В 1327 г. приехал в Тверь ханский посол Шевкал
(Чол-хан), или Щелкан, двоюродный брат
Узбека, и по обыкновению всех послов татарских
позволял себе и людям своим всякого рода
насилия. Вдруг в народе разнесся слух,
что Шевкал сам хочет княжить в Твери,
своих князей татарских посажать по другим
русским городам, а христиан привести
в татарскую веру. Когда пронеслась молва,
что татары хотят исполнить свой замысел
в Успеньев день, пользуясь большим стечением
народа по случаю праздника, то Александр
с тверичами захотели предупредить их
намерение и рано утром, на солнечном восходе,
вступили в бой с татарами, бились целый
день и к вечеру одолели.
Шевкал бросился в старый дом князя Михаила,
но Александр велел зажечь отцовский двор,
и татары погибли в пламени; купцы старые
ордынские, и новые, пришедшие с Шевкалом,
были истреблены, несмотря на то, что не
вступали в бой с русскими. Одних из них
перебили, других перетопили, иных сожгли
в кострах. Узбек очень рассердился, узнав
об участи Шевкаловой и, по некоторым известиям,
послал за московским князем, но, по другим
известиям, Калита поехал сам в Орду тотчас
после тверских происшествий и возвратился
оттуда с 50 000 татарского войска.
Присоединив к себе еще князя суздальского,
Калита вошел в Тверскую волость по ханскому
приказу; татары пожгли города и села,
людей повели в плен и, просто сказать,
положили пусту всю землю русскую, по выражению
летописца; но спаслась Москва, отчина
Калиты, да Новгород, который дал татарским
воеводам 2000 серебра и множество даров.
Узбек дал великое княжение Калите.
Соловьев С.М. История России с древнейших
времен. М., 1988. Кн. 3. С. 313—324.
Примечания
1 Великий Новгород и Тверское
княжество, две соседние земли, постоянно
враждовали между собой. Поэтому московские
князья в борьбе с Тверью неоднократно
использовали поддержку Новгорода.
2 Константин
Михайлович — третий сын Михаила Ярославича
Тверского. Был женат на Софье Юрьевне,
дочери московского князя Юрия Даниловича,
виновника гибели его отца. Княжил в Твери
в 1328—1337 и 1339—1345 гг. Всецело зависел от
московских князей и по сути был их ставленником.
3 Торг — рыночная
площадь.
4 Русь — т.е.
русские из окружения князя Юрия.
5 Маджары
(Маджар) — крупный торговый город на Северном
Кавказе. Находился на реке Куме при впадении
в нее притока Буйволы (ныне территория
Ставропольского края). Входил в состав
Золотой орды. Разрушен в конце XIV в. во
время нашествия Тимура.

* _Исходные данные_:
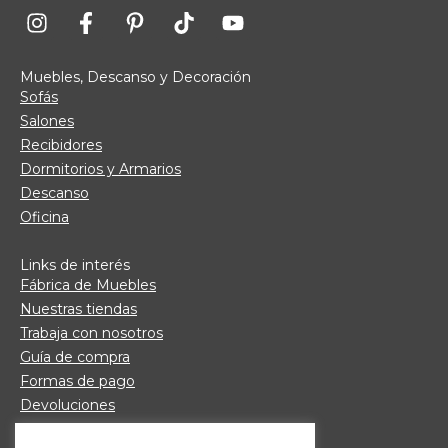
Muebles, Descanso y Decoración
Sofás
Salones
Recibidores
Dormitorios y Armarios
Descanso
Oficina
Links de interés
Fábrica de Muebles
Nuestras tiendas
Trabaja con nosotros
Guía de compra
Formas de pago
Devoluciones
Garantía Daicar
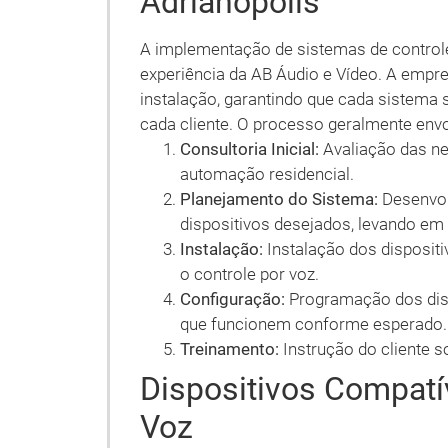
Adrianópolis
A implementação de sistemas de controle 
experiência da AB Áudio e Vídeo. A empre
instalação, garantindo que cada sistema 
cada cliente. O processo geralmente envo
Consultoria Inicial:
Avaliação das ne
automação residencial.
Planejamento do Sistema:
Desenvol
dispositivos desejados, levando em 
Instalação:
Instalação dos disposit
o controle por voz.
Configuração:
Programação dos dispo
que funcionem conforme esperado.
Treinamento:
Instrução do cliente s
Dispositivos Compatí
Voz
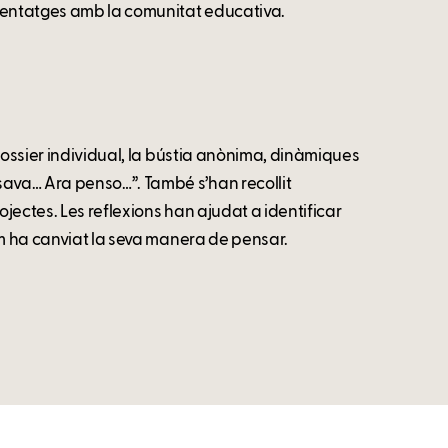
enentatges amb la comunitat educativa.
dossier individual, la bústia anònima, dinàmiques
sava… Ara penso…”. També s’han recollit
ojectes. Les reflexions han ajudat a identificar
om ha canviat la seva manera de pensar.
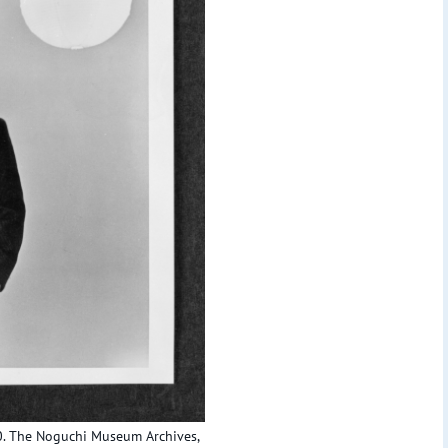
60. The Noguchi Museum Archives,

* _Задание_: Что, согласно фрагменту о событиях в Твери 1327 года, Новгород дал татарским воеводам?

* _Письменное решение_: Новгород дал татарским воеводам 2000 серебра и множество даров.